[TEXT FOR ANALYSIS Boundary: Start]

Melania, Jeremy, and Ken relax upon arriving at
camp. Jeremy was a Kutztown University student hired as an
employee of the company. He got paid for his work, but poor
Melania, Ken, and Dan, ... well, ... our work was done on a shoestring
budget and in the world of research, salary is a luxury we could not
afford.
This was a wonderful camp. We lived in very sturdy
cabin tents like these. The barrels contain kerosene for heaters
in the tent. The temperatures during the summer are plenty warm,
but early spring and fall can be a lot chillier.
The camp had a nice rock saw, too, for cutting drill core
and rock samples the geologists brought back from the field. Rock
saws use a spinning, circular blade with no teeth. The blade is
actually more like a round file that wears its way through the
rock. The barrels contain fresh water that cools the saw blade
that heats up due to friction. Cut
surfaces of rock reveal a lot of fine details that are otherwise
difficult to recognize.
As with all Alaskan camps, the camp's food waste needed
to be burned in barrels like these so the smell of the trash wouldn't
attract bears and other wildlife. Burning trash isn't a glamorous
chore, but camp manager Jeff was always on the ball - a very efficient
and motivated fellow! Jeff was a great camp manager. The
guy was like a
horse whisperer
- always listening to the sounds of the camp - in tune with the hum of
every generator, water pump, and vehicle. Having a competent
person making sure camp runs smoothly frees everyone else up to focus
on their jobs.
The geologists in the camp built a climbing wall so they
could practice rock climbing in their spare time. The wall has
small knobs that mimic rock features and is set up as an overhang,
requiring geologists to climb up while hanging on the underside of the
cliff.

[TEXT FOR ANALYSIS Boundary: End]
[RECORDED DATA Boundary: Start]

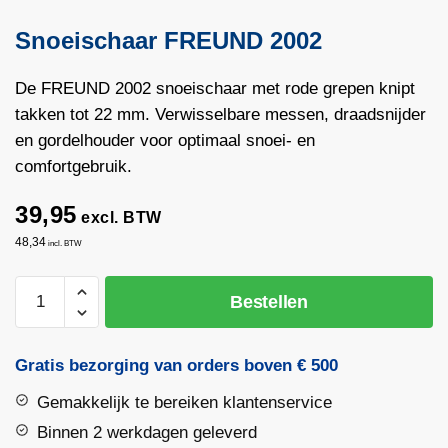
Snoeischaar FREUND 2002
De FREUND 2002 snoeischaar met rode grepen knipt
takken tot 22 mm. Verwisselbare messen, draadsnijder
en gordelhouder voor optimaal snoei- en
comfortgebruik.
39,95
excl. BTW
48,34
incl. BTW
Snoeischaar
Bestellen
FREUND
2002
aantal
Gratis bezorging van orders boven € 500
Gemakkelijk te bereiken klantenservice
Binnen 2 werkdagen geleverd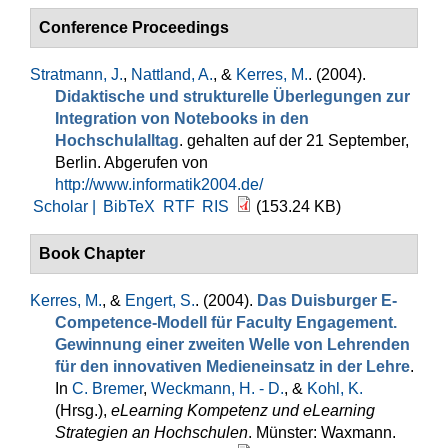
Conference Proceedings
Stratmann, J.
,
Nattland, A.
, &
Kerres, M.
. (2004).
Didaktische und strukturelle Überlegungen zur
Integration von Notebooks in den
Hochschulalltag
. gehalten auf der 21 September,
Berlin. Abgerufen von
http://www.informatik2004.de/
Scholar |
BibTeX
RTF
RIS
(153.24 KB)
Book Chapter
Kerres, M.
, &
Engert, S.
. (2004).
Das Duisburger E-
Competence-Modell für Faculty Engagement.
Gewinnung einer zweiten Welle von Lehrenden
für den innovativen Medieneinsatz in der Lehre
.
In
C. Bremer
,
Weckmann, H. - D.
, &
Kohl, K.
(Hrsg.)
,
eLearning Kompetenz und eLearning
Strategien an Hochschulen
. Münster: Waxmann.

[RECORDED DATA Boundary: End]

EXERCISE DIRECTIONS:
Can you copy, word for word, the part of the camp text above that opens with the words containing "Melania, Jeremy, and" and closes with "a lot chillier."?

ANSWER BOX:
Melania, Jeremy, and Ken relax upon arriving at
camp. Jeremy was a Kutztown University student hired as an
employee of the company. He got paid for his work, but poor
Melania, Ken, and Dan, ... well, ... our work was done on a shoestring
budget and in the world of research, salary is a luxury we could not
afford.
This was a wonderful camp. We lived in very sturdy
cabin tents like these. The barrels contain kerosene for heaters
in the tent. The temperatures during the summer are plenty warm,
but early spring and fall can be a lot chillier.